TASK GOAL → Omit the pictures from the listing below and print every remaining entry verbatim.

INPUT DATA →
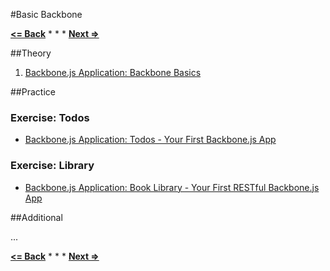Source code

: #Basic Backbone

**[<= Back](../00-intro/intro.md)**		*	*	*	**[Next =>](../02-modular-backbone/modular-backbone.md)**

##Theory

1. [Backbone.js Application: Backbone Basics](https://addyosmani.com/backbone-fundamentals/#backbone-basics)

##Practice


### Exercise: Todos

* [Backbone.js Application: Todos - Your First Backbone.js App](https://addyosmani.com/backbone-fundamentals/#exercise-1-todos---your-first-backbone.js-app)

### Exercise: Library

* [Backbone.js Application: Book Library - Your First RESTful Backbone.js App](https://addyosmani.com/backbone-fundamentals/#exercise-2-book-library---your-first-restful-backbone.js-app)


##Additional

...


**[<= Back](../00-intro/intro.md)**		*	*	*	**[Next =>](../02-modular-backbone/modular-backbone.md)**
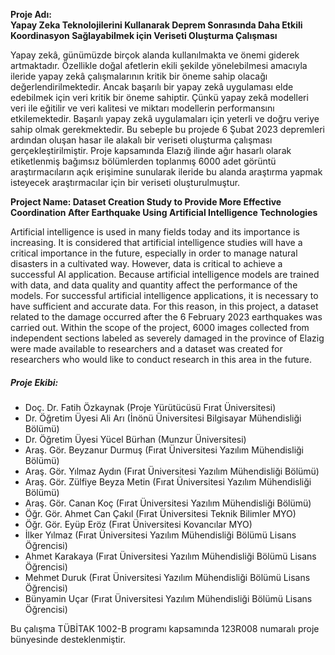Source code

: **Proje Adı:  
Yapay Zeka Teknolojilerini Kullanarak Deprem Sonrasında Daha Etkili Koordinasyon Sağlayabilmek için Veriseti Oluşturma Çalışması**

Yapay zekâ, günümüzde birçok alanda kullanılmakta ve önemi giderek artmaktadır. Özellikle doğal afetlerin ekili şekilde yönelebilmesi amacıyla ileride yapay zekâ çalışmalarının kritik bir öneme sahip olacağı değerlendirilmektedir. Ancak başarılı bir yapay zekâ uygulaması elde edebilmek için veri kritik bir öneme sahiptir. Çünkü yapay zekâ modelleri veri ile eğitilir ve veri kalitesi ve miktarı modellerin performansını etkilemektedir. Başarılı yapay zekâ uygulamaları için yeterli ve doğru veriye sahip olmak gerekmektedir. Bu sebeple bu projede 6 Şubat 2023 depremleri ardından oluşan hasar ile alakalı bir veriseti oluşturma çalışması gerçekleştirilmiştir. Proje kapsamında Elazığ ilinde ağır hasarlı olarak etiketlenmiş bağımsız bölümlerden toplanmış 6000 adet görüntü araştırmacıların açık erişimine sunularak ileride bu alanda araştırma yapmak isteyecek araştırmacılar için bir veriseti oluşturulmuştur.

**Project Name: 
Dataset Creation Study to Provide More Effective Coordination After Earthquake Using Artificial Intelligence Technologies**

Artificial intelligence is used in many fields today and its importance is increasing. It is considered that artificial intelligence studies will have a critical importance in the future, especially in order to manage natural disasters in a cultivated way. However, data is critical to achieve a successful AI application. Because artificial intelligence models are trained with data, and data quality and quantity affect the performance of the models. For successful artificial intelligence applications, it is necessary to have sufficient and accurate data. For this reason, in this project, a dataset related to the damage occurred after the 6 February 2023 earthquakes was carried out. Within the scope of the project, 6000 images collected from independent sections labeled as severely damaged in the province of Elazig were made available to researchers and a dataset was created for researchers who would like to conduct research in this area in the future.

##### Proje Ekibi: 
- Doç. Dr. Fatih Özkaynak (Proje Yürütücüsü Fırat Üniversitesi)
- Dr. Öğretim Üyesi Ali Arı (İnönü Üniversitesi Bilgisayar Mühendisliği Bölümü) 
- Dr. Öğretim Üyesi Yücel Bürhan (Munzur Üniversitesi)
- Araş. Gör. Beyzanur Durmuş (Fırat Üniversitesi Yazılım Mühendisliği Bölümü)
- Araş. Gör. Yılmaz Aydın (Fırat Üniversitesi Yazılım Mühendisliği Bölümü)
- Araş. Gör. Zülfiye Beyza Metin (Fırat Üniversitesi Yazılım Mühendisliği Bölümü)
- Araş. Gör. Canan Koç (Fırat Üniversitesi Yazılım Mühendisliği Bölümü)
- Öğr. Gör. Ahmet Can Çakıl (Fırat Üniversitesi Teknik Bilimler MYO)
- Öğr. Gör. Eyüp Eröz (Fırat Üniversitesi Kovancılar MYO)
- İlker Yılmaz (Fırat Üniversitesi Yazılım Mühendisliği Bölümü Lisans Öğrencisi)
- Ahmet Karakaya (Fırat Üniversitesi Yazılım Mühendisliği Bölümü Lisans Öğrencisi) 
- Mehmet Duruk (Fırat Üniversitesi Yazılım Mühendisliği Bölümü Lisans Öğrencisi)
- Bünyamin Uçar (Fırat Üniversitesi Yazılım Mühendisliği Bölümü Lisans Öğrencisi)


Bu çalışma TÜBİTAK 1002-B programı kapsamında 123R008 numaralı proje bünyesinde desteklenmiştir.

RESPONSE →
Source code

: #Basic Backbone

**[<= Back](../00-intro/intro.md)**		*	*	*	**[Next =>](../02-modular-backbone/modular-backbone.md)**

##Theory

1. [Backbone.js Application: Backbone Basics](https://addyosmani.com/backbone-fundamentals/#backbone-basics)

##Practice


### Exercise: Todos

* [Backbone.js Application: Todos - Your First Backbone.js App](https://addyosmani.com/backbone-fundamentals/#exercise-1-todos---your-first-backbone.js-app)

### Exercise: Library

* [Backbone.js Application: Book Library - Your First RESTful Backbone.js App](https://addyosmani.com/backbone-fundamentals/#exercise-2-book-library---your-first-restful-backbone.js-app)


##Additional

...


**[<= Back](../00-intro/intro.md)**		*	*	*	**[Next =>](../02-modular-backbone/modular-backbone.md)**
Source code

: **Proje Adı:  
Yapay Zeka Teknolojilerini Kullanarak Deprem Sonrasında Daha Etkili Koordinasyon Sağlayabilmek için Veriseti Oluşturma Çalışması**

Yapay zekâ, günümüzde birçok alanda kullanılmakta ve önemi giderek artmaktadır. Özellikle doğal afetlerin ekili şekilde yönelebilmesi amacıyla ileride yapay zekâ çalışmalarının kritik bir öneme sahip olacağı değerlendirilmektedir. Ancak başarılı bir yapay zekâ uygulaması elde edebilmek için veri kritik bir öneme sahiptir. Çünkü yapay zekâ modelleri veri ile eğitilir ve veri kalitesi ve miktarı modellerin performansını etkilemektedir. Başarılı yapay zekâ uygulamaları için yeterli ve doğru veriye sahip olmak gerekmektedir. Bu sebeple bu projede 6 Şubat 2023 depremleri ardından oluşan hasar ile alakalı bir veriseti oluşturma çalışması gerçekleştirilmiştir. Proje kapsamında Elazığ ilinde ağır hasarlı olarak etiketlenmiş bağımsız bölümlerden toplanmış 6000 adet görüntü araştırmacıların açık erişimine sunularak ileride bu alanda araştırma yapmak isteyecek araştırmacılar için bir veriseti oluşturulmuştur.

**Project Name: 
Dataset Creation Study to Provide More Effective Coordination After Earthquake Using Artificial Intelligence Technologies**

Artificial intelligence is used in many fields today and its importance is increasing. It is considered that artificial intelligence studies will have a critical importance in the future, especially in order to manage natural disasters in a cultivated way. However, data is critical to achieve a successful AI application. Because artificial intelligence models are trained with data, and data quality and quantity affect the performance of the models. For successful artificial intelligence applications, it is necessary to have sufficient and accurate data. For this reason, in this project, a dataset related to the damage occurred after the 6 February 2023 earthquakes was carried out. Within the scope of the project, 6000 images collected from independent sections labeled as severely damaged in the province of Elazig were made available to researchers and a dataset was created for researchers who would like to conduct research in this area in the future.

##### Proje Ekibi: 
- Doç. Dr. Fatih Özkaynak (Proje Yürütücüsü Fırat Üniversitesi)
- Dr. Öğretim Üyesi Ali Arı (İnönü Üniversitesi Bilgisayar Mühendisliği Bölümü) 
- Dr. Öğretim Üyesi Yücel Bürhan (Munzur Üniversitesi)
- Araş. Gör. Beyzanur Durmuş (Fırat Üniversitesi Yazılım Mühendisliği Bölümü)
- Araş. Gör. Yılmaz Aydın (Fırat Üniversitesi Yazılım Mühendisliği Bölümü)
- Araş. Gör. Zülfiye Beyza Metin (Fırat Üniversitesi Yazılım Mühendisliği Bölümü)
- Araş. Gör. Canan Koç (Fırat Üniversitesi Yazılım Mühendisliği Bölümü)
- Öğr. Gör. Ahmet Can Çakıl (Fırat Üniversitesi Teknik Bilimler MYO)
- Öğr. Gör. Eyüp Eröz (Fırat Üniversitesi Kovancılar MYO)
- İlker Yılmaz (Fırat Üniversitesi Yazılım Mühendisliği Bölümü Lisans Öğrencisi)
- Ahmet Karakaya (Fırat Üniversitesi Yazılım Mühendisliği Bölümü Lisans Öğrencisi) 
- Mehmet Duruk (Fırat Üniversitesi Yazılım Mühendisliği Bölümü Lisans Öğrencisi)
- Bünyamin Uçar (Fırat Üniversitesi Yazılım Mühendisliği Bölümü Lisans Öğrencisi)


Bu çalışma TÜBİTAK 1002-B programı kapsamında 123R008 numaralı proje bünyesinde desteklenmiştir.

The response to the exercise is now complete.